## Exercise input:
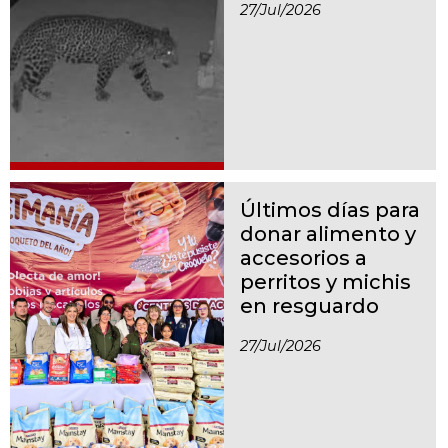
27/jul/2026
Últimos días para
donar alimento y
accesorios a
perritos y michis
en resguardo
27/jul/2026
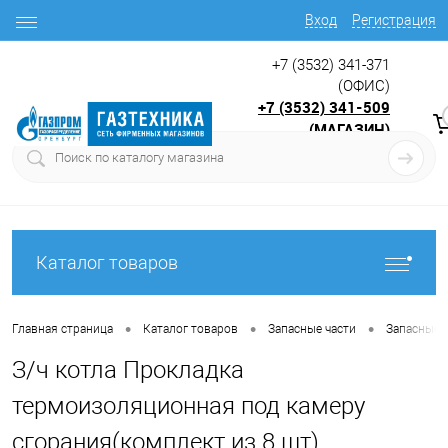
Вход
Регистрация
+7 (3532) 341-371
(ОФИС)
+7 (3532) 341-509
(МАГАЗИН)
9:00 до 17.30
с
Каталог товаров
•
•
•
Главная страница
Каталог товаров
Запасные части
Запасные ч
З/ч котла Прокладка
термоизоляционная под камеру
сгорания(комплект из 8 шт)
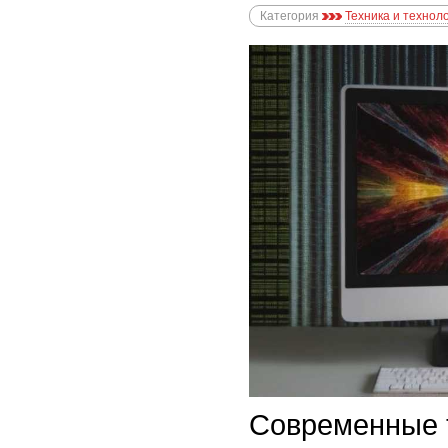
Категория
Техника и технол
Современные 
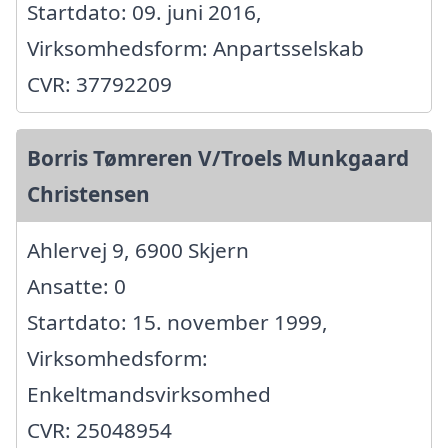
Startdato: 09. juni 2016,
Virksomhedsform: Anpartsselskab
CVR: 37792209
Borris Tømreren V/Troels Munkgaard
Christensen
Ahlervej 9, 6900 Skjern
Ansatte: 0
Startdato: 15. november 1999,
Virksomhedsform:
Enkeltmandsvirksomhed
CVR: 25048954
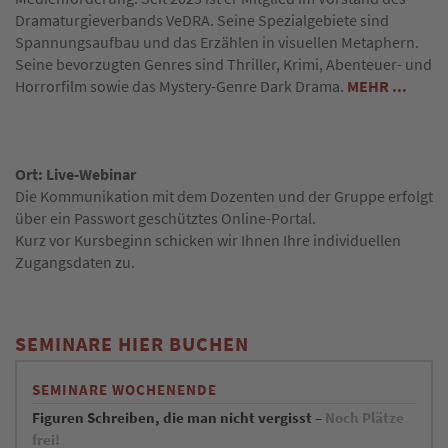
Dramaturgieverbands VeDRA. Seine Spezialgebiete sind
Spannungsaufbau und das Erzählen in visuellen Metaphern.
Seine bevorzugten Genres sind Thriller, Krimi, Abenteuer- und
Horrorfilm sowie das Mystery-Genre Dark Drama.
MEHR ...
Ort: Live-Webinar
Die Kommunikation mit dem Dozenten und der Gruppe erfolgt
über ein Passwort geschütztes Online-Portal.
Kurz vor Kursbeginn schicken wir Ihnen Ihre individuellen
Zugangsdaten zu.
SEMINARE HIER BUCHEN
SEMINARE WOCHENENDE
Figuren Schreiben, die man nicht vergisst –
Noch Plätze
frei!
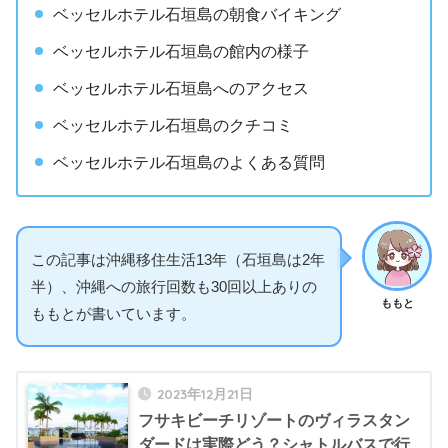
ベッセルホテル石垣島の朝食バイキング
ベッセルホテル石垣島の館内の様子
ベッセルホテル石垣島へのアクセス
ベッセルホテル石垣島のクチコミ
ベッセルホテル石垣島のよくある質問
この記事は沖縄移住生活13年（石垣島は2年
半）、沖縄への旅行回数も30回以上ありの
ももと
ももとが書いています。
2023年12月21日
フサキビーチリゾートのヴィラスタン
ダードは実際どう？シャトルバスで行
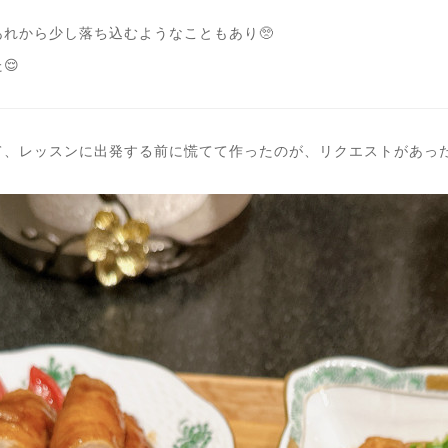
れから少し落ち込むようなこともあり🥺
😌
、レッスンに出発する前に慌てて作ったのが、リクエストがあった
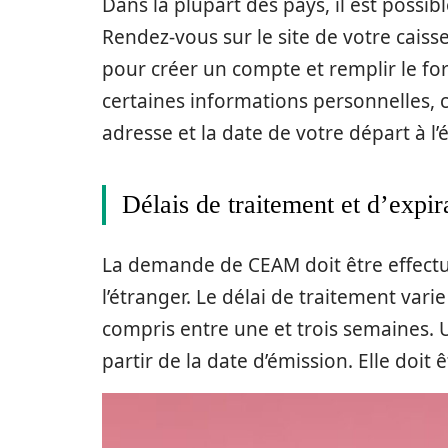
Dans la plupart des pays, il est poss
Rendez-vous sur le site de votre caiss
pour créer un compte et remplir le f
certaines informations personnelles,
adresse et la date de votre départ à l’
Délais de traitement et d’expir
La demande de CEAM doit être effectu
l’étranger. Le délai de traitement vari
compris entre une et trois semaines. U
partir de la date d’émission. Elle doit 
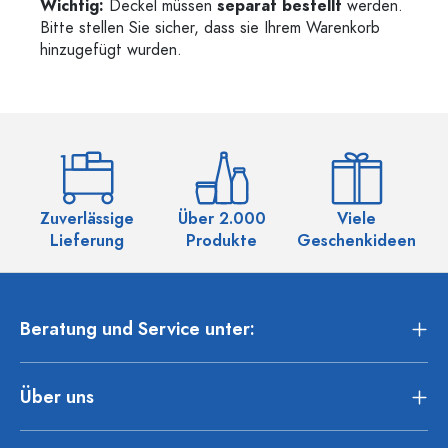
Wichtig:
Deckel müssen
separat bestellt
werden.
Bitte stellen Sie sicher, dass sie Ihrem Warenkorb
hinzugefügt wurden.
Zuverlässige
Über 2.000
Viele
Ü
Lieferung
Produkte
Geschenkideen
Beratung und Service unter:
Über uns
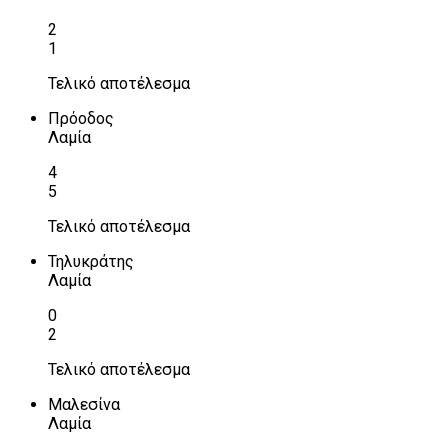
2
1
Τελικό αποτέλεσμα
Πρόοδος
Λαμία
4
5
Τελικό αποτέλεσμα
Τηλυκράτης
Λαμία
0
2
Τελικό αποτέλεσμα
Μαλεσίνα
Λαμία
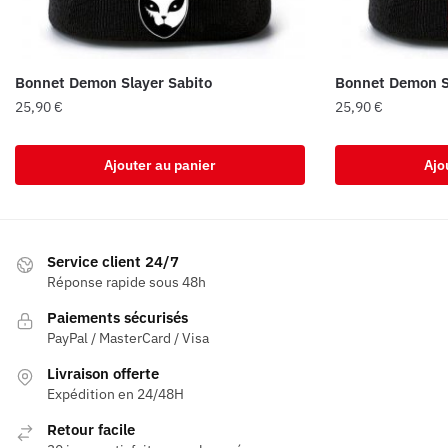
Bonnet Demon Slayer Sabito
Bonnet Demon S
25,90
€
25,90
€
Ajouter au panier
Ajo
Service client 24/7
Réponse rapide sous 48h
Paiements sécurisés
PayPal / MasterCard / Visa
Livraison offerte
Expédition en 24/48H
Retour facile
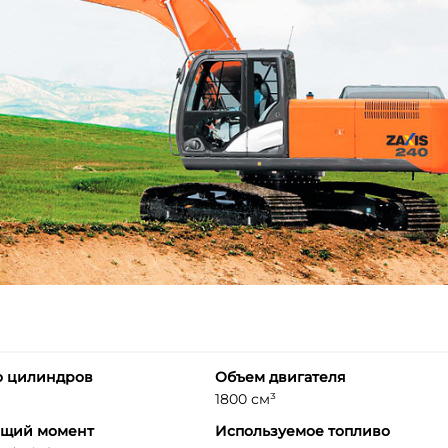
о цилиндров
Объем двигателя
1800 см³
ящий момент
Используемое топливо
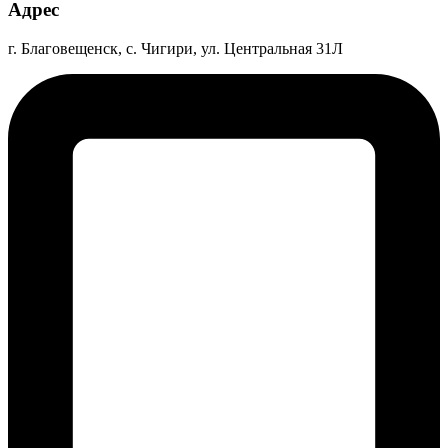
Адрес
г. Благовещенск, с. Чигири, ул. Центральная 31Л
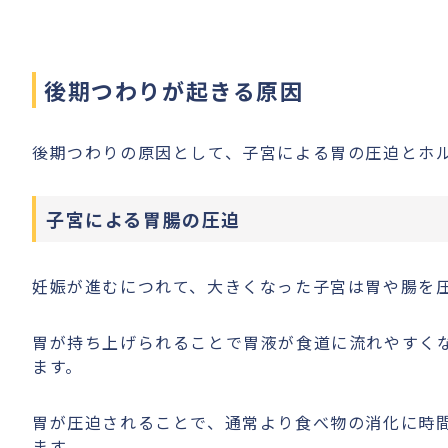
後期つわりが起きる原因
後期つわりの原因として、子宮による胃の圧迫とホ
子宮による胃腸の圧迫
妊娠が進むにつれて、大きくなった子宮は胃や腸を
胃が持ち上げられることで胃液が食道に流れやすく
ます。
胃が圧迫されることで、通常より食べ物の消化に時
ます。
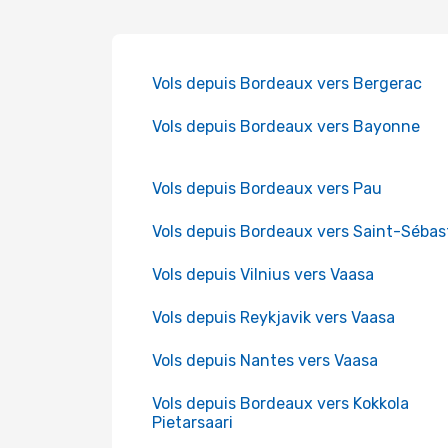
Vols depuis Bordeaux vers Bergerac
Vols depuis Bordeaux vers Bayonne
Vols depuis Bordeaux vers Pau
Vols depuis Bordeaux vers Saint-Sébas
Vols depuis Vilnius vers Vaasa
Vols depuis Reykjavik vers Vaasa
Vols depuis Nantes vers Vaasa
Vols depuis Bordeaux vers Kokkola
Pietarsaari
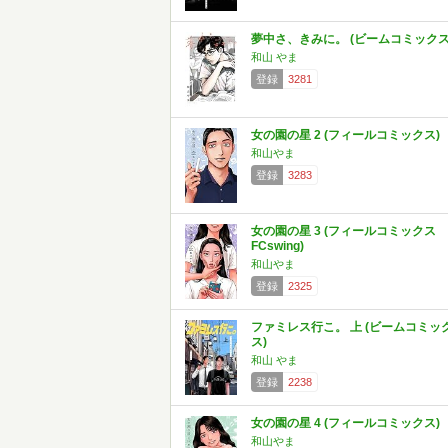
夢中さ、きみに。 (ビームコミックス
和山 やま
登録
3281
女の園の星 2 (フィールコミックス)
和山やま
登録
3283
女の園の星 3 (フィールコミックス
FCswing)
和山やま
登録
2325
ファミレス行こ。 上 (ビームコミッ
ス)
和山 やま
登録
2238
女の園の星 4 (フィールコミックス)
和山やま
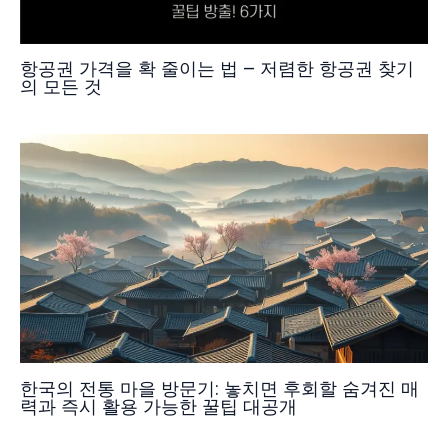
항공권 가격을 확 줄이는 법 – 저렴한 항공권 찾기
의 모든 것
한국의 전통 마을 방문기: 놓치면 후회할 숨겨진 매
력과 즉시 활용 가능한 꿀팁 대공개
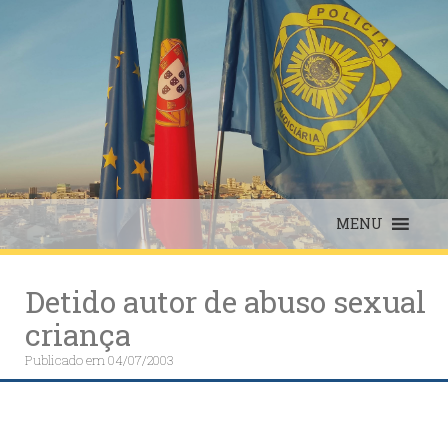
Skip
to
content
MENU
Detido autor de abuso sexual
criança
Publicado em
04/07/2003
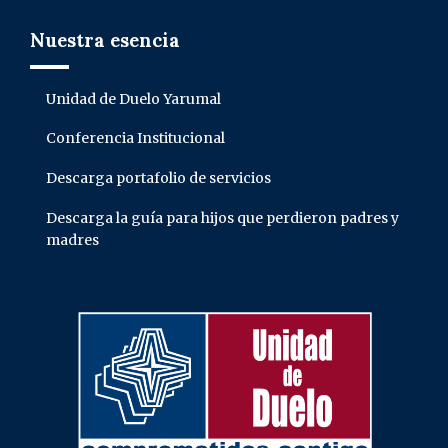
Nuestra esencia
Unidad de Duelo Yarumal
Conferencia Institucional
Descarga portafolio de servicios
Descarga la guía para hijos que perdieron padres y
madres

## Instructions to follow:
Return the lines from the one containing "Dramaturgieverbands VeDRA. Seine" to the one containing "Ort: Live-Webinar", copying them exactly.

## Solution to this exercise:
Dramaturgieverbands VeDRA. Seine Spezialgebiete sind
Spannungsaufbau und das Erzählen in visuellen Metaphern.
Seine bevorzugten Genres sind Thriller, Krimi, Abenteuer- und
Horrorfilm sowie das Mystery-Genre Dark Drama.
MEHR ...
Ort: Live-Webinar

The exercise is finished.